Sabine Devieilhe, Lakmé authentique au Théâtre des Champs-Élysées
Ce soir, tout le monde n’est pas devant le match de football, à en croire le public nombreux venu écouter Lakmé de Léo Delibes. La version concert sans les dialogues parlés resserre l’attention sur les interprètes qui, même s’ils évoluent derrière des pupitres, s’emparent de leur rôle avec assurance, leur diction précise rendant les surtitrages superflus.
Sabine Devieilhe, après son succès à l’Opéra Comique, continue d’apposer son empreinte au rôle de Lakmé, lui donnant une épaisseur dramatique bouleversant visiblement l'auditoire. Elle possède la voix idoine pour le personnage, son phrasé délicat et ses sons filés pianissimo en montrent la fragilité juvénile, la passion s’accompagnant d’un legato soutenu par un souffle long et d’un ancrage plus puissant. A l’instar d’autres tragédiennes (Didon, Madame Butterfly), Lakmé préfère se donner la mort plutôt que d’avoir à renoncer à son amour et la soprano chante ses dernières phrases (« Tu m’as donné le plus doux rêve ») dans un murmure à faire pleurer. C’est en effet vers le tragique que la soprano oriente son interprétation, et qu'elle contextualise même le fameux air des clochettes avec sa pyrotechnie vocale. Contrainte par son père et ce, jusqu’à épuisement, Lakmé chante et Sabine Devieilhe égraine les vocalises, les notes piquées, les suraigus (contre-mi), les trilles d’une agilité époustouflante tout en gardant une posture résignée, les yeux baissés, le visage grave, faisant émerger le déchirement qui l’habite entre obéir à son père ou protéger l’homme dont elle est tombée amoureuse.
Lakmé évoque également le fameux duo des fleurs qu’elle chante avec la mezzo-soprano Fleur Barron qui interprète le rôle succinct de Mallika.

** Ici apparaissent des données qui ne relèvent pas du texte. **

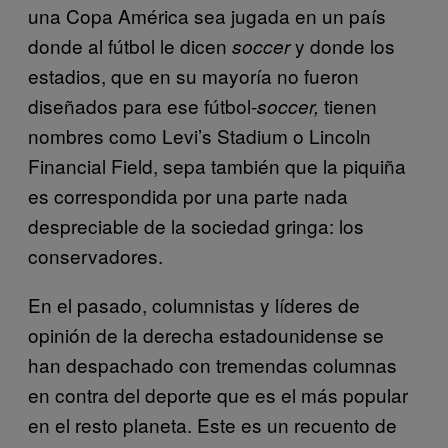
una Copa América sea jugada en un país
donde al fútbol le dicen
y donde los
soccer
estadios, que en su mayoría no fueron
diseñados para ese fútbol-
tienen
soccer,
nombres como Levi’s Stadium o Lincoln
Financial Field, sepa también que la piquiña
es correspondida por una parte nada
despreciable de la sociedad gringa: los
conservadores.
En el pasado, columnistas y líderes de
opinión de la derecha estadounidense se
han despachado con tremendas columnas
en contra del deporte que es el más popular
en el resto planeta. Este es un recuento de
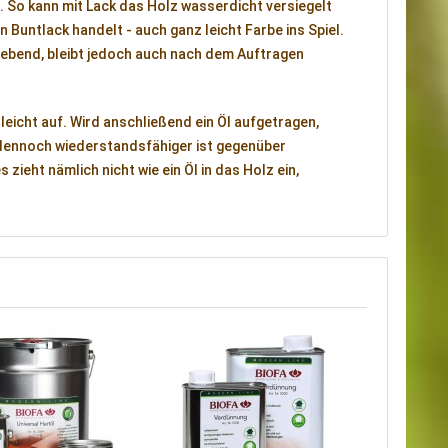
. So kann mit Lack das Holz wasserdicht versiegelt
untlack handelt - auch ganz leicht Farbe ins Spiel.
ngebend, bleibt jedoch auch nach dem Auftragen
eicht auf. Wird anschließend ein Öl aufgetragen,
r dennoch wiederstandsfähiger ist gegenüber
ieht nämlich nicht wie ein Öl in das Holz ein,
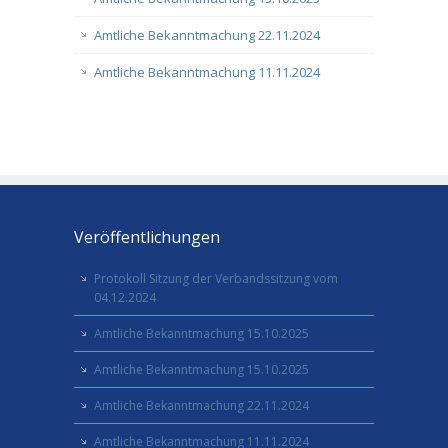
Amtliche Bekanntmachung 22.11.2024
Amtliche Bekanntmachung 11.11.2024
Veröffentlichungen
Protokoll Sitzung der Verbandssitzung vom
04.12.2024
Amtliche Bekanntmachung 15.10.2025
Amtliche Bekanntmachung 15.10.2025
Amtliche Bekanntmachung 22.11.2024
Amtliche Bekanntmachung 11.11.2024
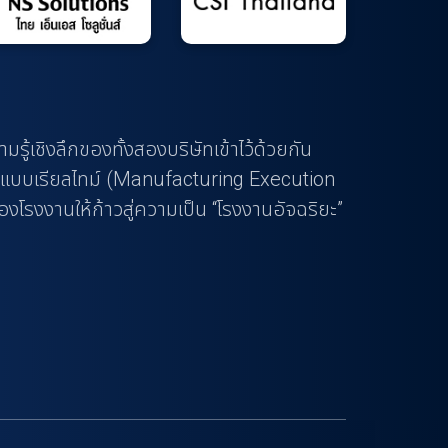
รู้เชิงลึกของทั้งสองบริษัทเข้าไว้ด้วยกัน
แบบเรียลไทม์ (Manufacturing Execution
รงงานให้ก้าวสู่ความเป็น “โรงงานอัจฉริยะ”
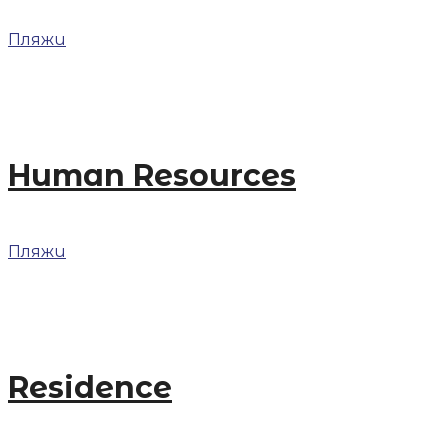
Пляжи
Human Resources
Пляжи
Residence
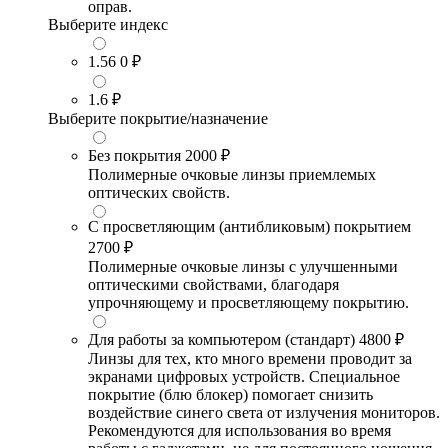
оправ.
Выберите индекс
1.56
0 ₽
1.6
₽
Выберите покрытие/назначение
Без покрытия
2000 ₽
Полимерные очковые линзы приемлемых
оптических свойств.
С просветляющим (антибликовым) покрытием
2700 ₽
Полимерные очковые линзы с улучшенными
оптическими свойствами, благодаря
упрочняющему и просветляющему покрытию.
Для работы за компьютером (стандарт)
4800 ₽
Линзы для тех, кто много времени проводит за
экранами цифровых устройств. Специальное
покрытие (блю блокер) помогает снизить
воздействие синего света от излучения мониторов.
Рекомендуются для использования во время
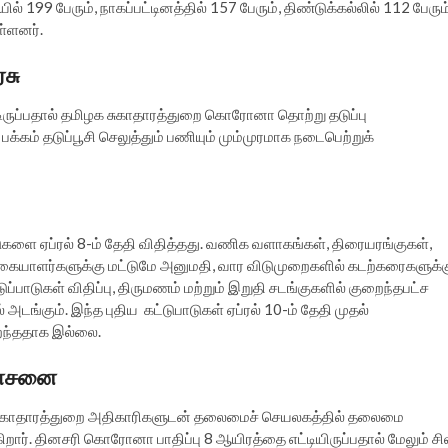
ல் 199 பேரும், நாகப்பட்டினத்தில் 157 பேரும், திண்டுக்கல்லில் 112 பேரும்
ள்ளனர்.
ரசு
்பதால் தமிழக சுகாதாரத்துறை கொரோனா தொற்று தடுப்பு
்கம் தடுப்பூசி செலுத்தும் பணியும் மும்முரமாக நடைபெற்றுக்
ாடுகளை ஏப்ரல் 8-ம் தேதி விதித்தது. வணிக வளாகங்கள், திரையரங்குகள்,
க்கையாளர்களுக்கு மட்டுமே அனுமதி, வார விடுமுறைகளில் கடற்கரைகளுக்க
்பாடுகள் விதிப்பு, திருமணம் மற்றும் இறுதி சடங்குகளில் குறைந்தபட்ச
 அடங்கும். இந்த புதிய கட்டுபாடுகள் ஏப்ரல் 10-ம் தேதி முதல்
றைந்ததாக இல்லை.
ஆலோசனை
றித்து சுகாதாரத்துறை அதிகாரிகளுடன் தலைமைச் செயலகத்தில் தலைமை
ர். தினசரி கொரோனா பாதிப்பு 8 ஆயிரத்தை எட்டியிருப்பதால் மேலும் சி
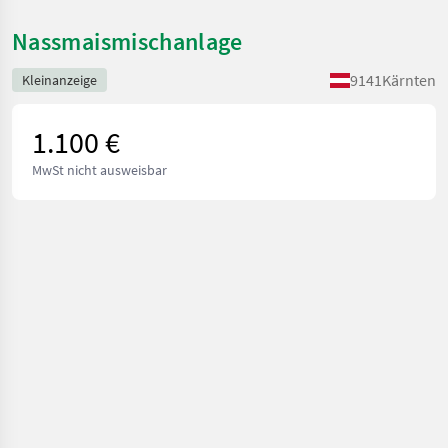
Nassmaismischanlage
9141
Kärnten
Kleinanzeige
1.100 €
MwSt nicht ausweisbar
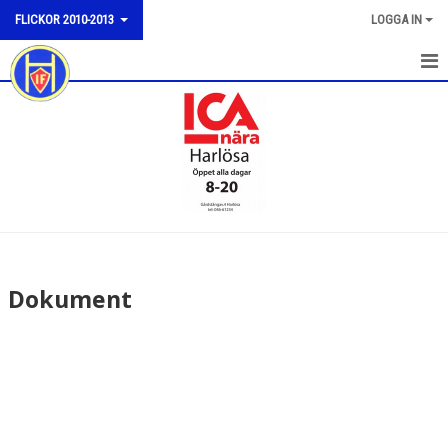
FLICKOR 2010-2013
LOGGA IN
HEM
NYHETER
KALENDER
MATCHER
TRUPPEN
Dokument
BILDGALLERI
DOKUMENT
KONTAKT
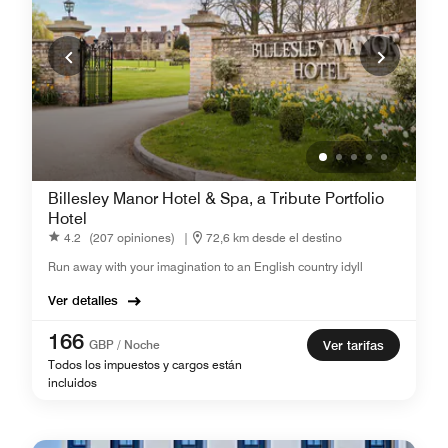
Billesley Manor Hotel & Spa, a Tribute Portfolio
Hotel
4.2
(207 opiniones)
|
72,6 km desde el destino
Run away with your imagination to an English country idyll
Ver detalles
166
GBP / Noche
Ver tarifas
Todos los impuestos y cargos están
incluidos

Sa voix paraissant dans un premier temps éloignée de celle de Lakmé (vibrato important, articulation pâteuse due à une place vocale davantage postérieure), elle offre cependant un coussin sonore, un son moussu sur lequel vient se poser le soprano colorature de Sabine Devieilhe.

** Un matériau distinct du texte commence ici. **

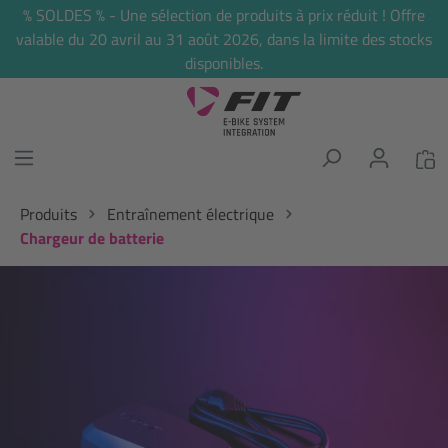
% SOLDES % - Une sélection de produits à prix réduit ! Offre
tenu principal
valable du 20 avril au 31 août 2026, dans la limite des stocks
disponibles.
Produits
Entraînement électrique
Chargeur de batterie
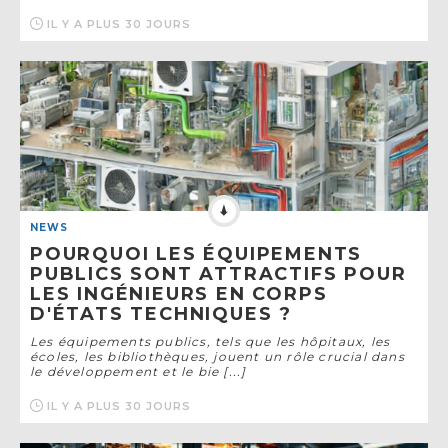
IL Y A PLUS 30 JOURS
NEWS
POURQUOI LES ÉQUIPEMENTS
PUBLICS SONT ATTRACTIFS POUR
LES INGÉNIEURS EN CORPS
D'ÉTATS TECHNIQUES ?
Les équipements publics, tels que les hôpitaux, les
écoles, les bibliothèques, jouent un rôle crucial dans
le développement et le bie [...]
IL Y A PLUS 30 JOURS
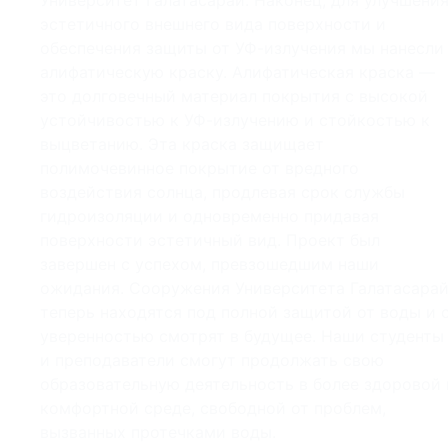
Университет Галатасарай. Наконец, для улучшени
эстетичного внешнего вида поверхности и
обеспечения защиты от УФ-излучения мы нанесли
алифатическую краску. Алифатическая краска —
это долговечный материал покрытия с высокой
устойчивостью к УФ-излучению и стойкостью к
выцветанию. Эта краска защищает
полимочевинное покрытие от вредного
воздействия солнца, продлевая срок службы
гидроизоляции и одновременно придавая
поверхности эстетичный вид. Проект был
завершен с успехом, превзошедшим наши
ожидания. Сооружения Университета Галатасара
теперь находятся под полной защитой от воды и 
уверенностью смотрят в будущее. Наши студенты
и преподаватели смогут продолжать свою
образовательную деятельность в более здоровой 
комфортной среде, свободной от проблем,
вызванных протечками воды.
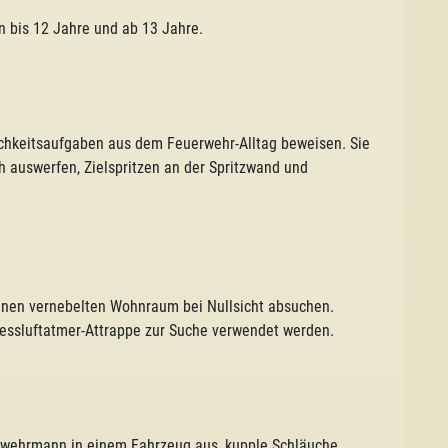
n bis 12 Jahre und ab 13 Jahre.
ichkeitsaufgaben aus dem Feuerwehr-Alltag beweisen. Sie
 auswerfen, Zielspritzen an der Spritzwand und
inen vernebelten Wohnraum bei Nullsicht absuchen.
essluftatmer-Attrappe zur Suche verwendet werden.
rwehrmann in einem Fahrzeug aus, kupple Schläuche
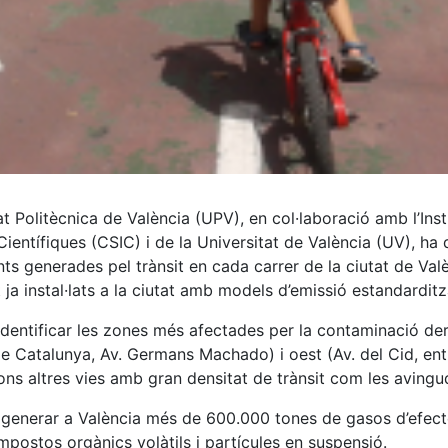
at Politècnica de València (UPV), en col·laboració amb l’Inst
 Científiques (CSIC) i de la Universitat de València (UV),
ts generades pel trànsit en cada carrer de la ciutat de Val
t ja instal·lats a la ciutat amb models d’emissió estandardit
 identificar les zones més afectades per la contaminació der
e Catalunya, Av. Germans Machado) i oest (Av. del Cid, ent
ions altres vies amb gran densitat de trànsit com les aving
va generar a València més de 600.000 tones de gasos d’efe
postos orgànics volàtils i partícules en suspensió.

L’homme par qui le drame arrive est Gerald, interprété par le ténor Cyrille Dubois qui déploie une grande énergie expressive à chacune de ses interventions. Si sa voix épouse finement et précisément toutes les subtilités des phrasés, et qu’il émeut dans ses nuances suaves délicieuses, l’intensité du chant s’accompagne cependant d’un resserrement du vibrato et d’aigus atteints le corps arc-bouté, dans une amplitude réduite tant la voix est canalisée près de la nasalité.

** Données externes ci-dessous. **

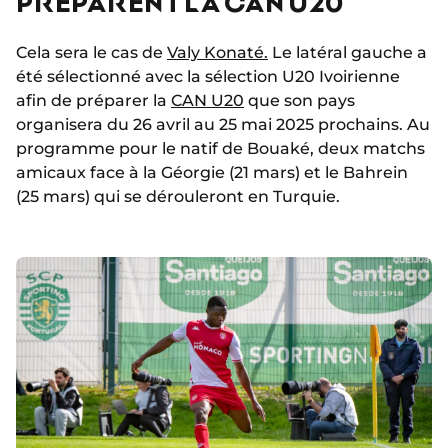
PRÉPARENT LA CAN U20
Cela sera le cas de
Valy Konaté.
Le latéral gauche a
été sélectionné avec la sélection U20 Ivoirienne
afin de préparer la
CAN U20
que son pays
organisera du 26 avril au 25 mai 2025 prochains. Au
programme pour le natif de Bouaké, deux matchs
amicaux face à la Géorgie (21 mars) et le Bahrein
(25 mars) qui se dérouleront en Turquie.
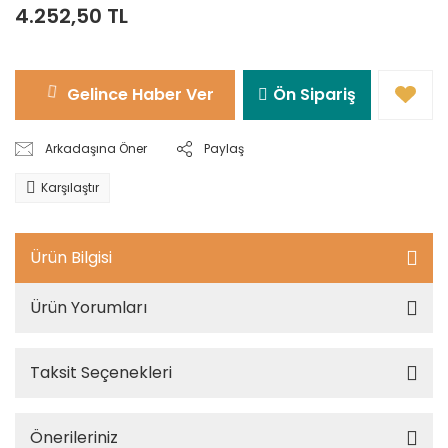
4.252,50 TL
Gelince Haber Ver
Ön Sipariş
Arkadaşına Öner
Paylaş
Karşılaştır
Ürün Bilgisi
Ürün Yorumları
Taksit Seçenekleri
Önerileriniz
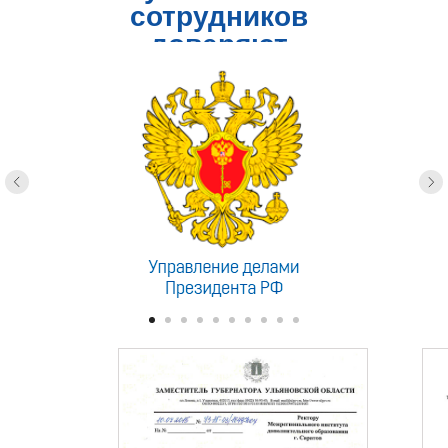
сотрудников
доверяют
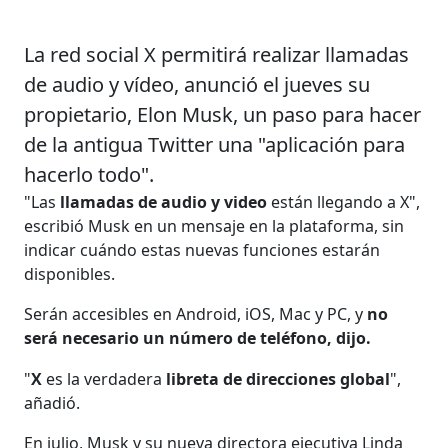
La red social X permitirá realizar llamadas
de audio y vídeo, anunció el jueves su
propietario, Elon Musk, un paso para hacer
de la antigua Twitter una "aplicación para
hacerlo todo".
"Las
llamadas de audio y video
están llegando a X",
escribió Musk en un mensaje en la plataforma, sin
indicar cuándo estas nuevas funciones estarán
disponibles.
Serán accesibles en Android, iOS, Mac y PC, y
no
será necesario un número de teléfono, dijo.
"
X
es la verdadera
libreta de direcciones global
",
añadió.
En julio, Musk y su nueva directora ejecutiva Linda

Lionel Lhote campe le brahmane Nilakantha de sa voix puissante de baryton, asseyant son autorité incontestable. Personnage en révolte contre l’occupation anglaise, celui-ci apparait tel un combattant enragé, voire fanatique, comme en témoigne l’intensité sans relâche de ses interventions qui sollicitent une projection assumée. Un court instant, sa tendresse paternelle point (« Je veux retrouver ton sourire »), sa voix se veloutant de sonorités mixtes. Cependant l’instant d’après sa rage culmine accompagnée d’un battement vibratoire ample, n’hésitant pas à se servir de sa fille comme appât.
Du côté anglais, le baryton Pierre Doyen incarne Frederick qui, d’une voix riche et sonore, parvient à convaincre Gerald de délaisser Lakmé pour rejoindre son régiment. Il fait aussi sourire lorsqu’il reçoit les œillades de Rose et entonne en toute gaité le duo « Ce sont des femmes idéales » aux côtés d’Ellen, la soprano Erminie Blondel. Cette dernière, arborant un sourire conquérant, fait entendre la rondeur de son timbre vibrant. Son amie Rose, la soprano Charlotte Bonnet, favorise davantage le brillant de sa voix, ce qui rend son personnage quelque peu espiègle. Au duo des dames se joint la mezzo-soprano Svetlana Lifar (Mistress Benson) dans une interprétation équilibrée entre opéra et comédie.
Le ténor Matthieu Justine prête sa voix réconfortante de plénitude au personnage de Hadji alors que trois choristes sortent du rang afin d’interpréter des marchands.
Le Chœur de l'Opéra de Monte-Carlo, préparé par Stefano Visconti, offre la plénitude des tutti, les pupitres séparés pouvant toutefois et parfois manquer d’homogénéité.
Laurent Campellone, très attentif aux interprètes avec lesquels il chante les airs (intérieurement), dirige l’Orchestre Philharmonique de Monte-Carlo précisément, ciselant les phrasés tout en préservant une certaine souplesse émanant de ses gestes tournoyants.
Le public, touché, applaudit les artistes et offre une ovation spéciale pour Sabine Devieilhe qui la reçoit humblement, ayant à cœur de saluer avec le reste de l’équipe. À la sortie du Théâtre, les cris et les klaxons célébrant la victoire de la France en demi-finale de la coupe du monde cueillent l’auditoire encore plein des notes de Delibes.